When MNGR First Class João da Silva arrives on the moon of Titan to take charge of Homestead Station, he finds the massive mining colony plagued by tensions between the giant, genetically-engineered Titan workers and the Terran management. As anger mounts, what began as a routine posting quickly turns into something far more dangerous.
... stellar ... knits together contemporary issues with an expansive and fascinating vision of a future on a faraway moon ... Propelled by secret allegiances, unexpected decisions, and a real sense of heart, Vigneault’s narrative unfolds as a fast-moving page-turner, but it is also a complex, visceral, even chilling exploration of the ways our identities, and our very humanity, are enmeshed with the larger political landscapes in which we find ourselves – for better and, sometimes, worse ... Vigneault’s cartooning is lively, conjuring a community on the verge of revolution in otherworldly red, black, and white.
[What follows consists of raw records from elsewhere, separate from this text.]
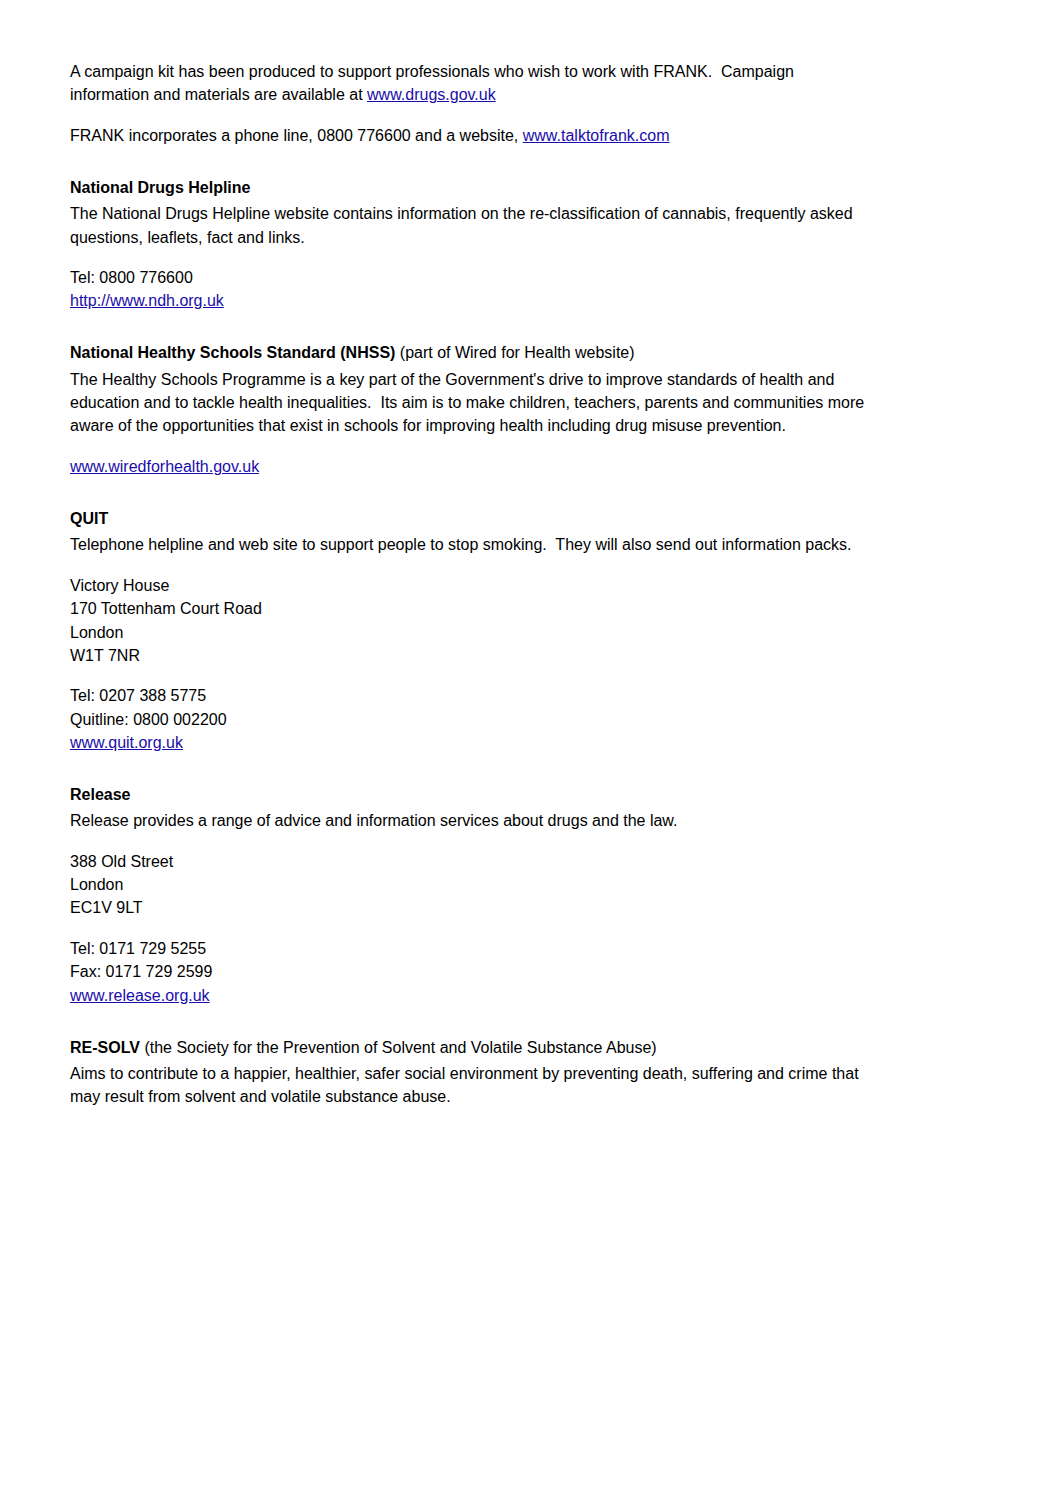A campaign kit has been produced to support professionals who wish to work with FRANK. Campaign information and materials are available at www.drugs.gov.uk
FRANK incorporates a phone line, 0800 776600 and a website, www.talktofrank.com
National Drugs Helpline
The National Drugs Helpline website contains information on the re-classification of cannabis, frequently asked questions, leaflets, fact and links.
Tel: 0800 776600
http://www.ndh.org.uk
National Healthy Schools Standard (NHSS) (part of Wired for Health website)
The Healthy Schools Programme is a key part of the Government's drive to improve standards of health and education and to tackle health inequalities. Its aim is to make children, teachers, parents and communities more aware of the opportunities that exist in schools for improving health including drug misuse prevention.
www.wiredforhealth.gov.uk
QUIT
Telephone helpline and web site to support people to stop smoking. They will also send out information packs.
Victory House
170 Tottenham Court Road
London
W1T 7NR
Tel: 0207 388 5775
Quitline: 0800 002200
www.quit.org.uk
Release
Release provides a range of advice and information services about drugs and the law.
388 Old Street
London
EC1V 9LT
Tel: 0171 729 5255
Fax: 0171 729 2599
www.release.org.uk
RE-SOLV (the Society for the Prevention of Solvent and Volatile Substance Abuse)
Aims to contribute to a happier, healthier, safer social environment by preventing death, suffering and crime that may result from solvent and volatile substance abuse.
The accessible visual style is an integral part of his world-building, as is the dialogue infused both with 22nd-century neologisms and the various dialects of a society divided by class and geography. Blending elements of political thriller, hard sci-fi dystopia, and classic love story, Titan is a brisk but rich read. Vigneault has already accumulated quite a number of award nominations and wins in both Quebec and France, and his English-language graphic novel debut is not to be missed.
Shades of pink, black, and white dominate the art for this title, which cinematically cultivates an alien atmosphere. Amid the sf action, this title questions valuing capitalism and its profits over living beings. Though the story starts off rather slow as João explores Homestead, the action-packed second half is where all the buildup pays off. An intimate scene between Phoebe and João, as well as graphic violence, solidify this as an adult title.